▶ **PROVIDED DATA**
==================================================
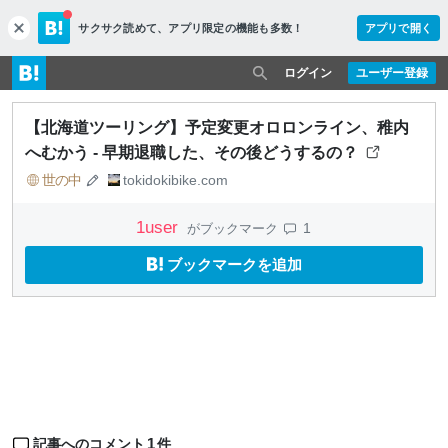
サクサク読めて、
アプリ限定の機能も多数！
アプリで開く
c
l
o
ログイン
ユーザー登録
s
e
【北海道ツーリング】予定変更オロロンライン、稚内
へむかう - 早期退職した、その後どうするの？
世の中
tokidokibike.com
1
user
1
がブックマーク
ブックマークを追加
1
記事へのコメント
件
==================================================
Copy the records exactly. Skip any pictures.

サクサク読めて、
アプリ限定の機能も多数！
アプリで開く
c
l
o
ログイン
ユーザー登録
s
e
【北海道ツーリング】予定変更オロロンライン、稚内
へむかう - 早期退職した、その後どうするの？
世の中
tokidokibike.com
1
user
1
がブックマーク
ブックマークを追加
1
記事へのコメント
件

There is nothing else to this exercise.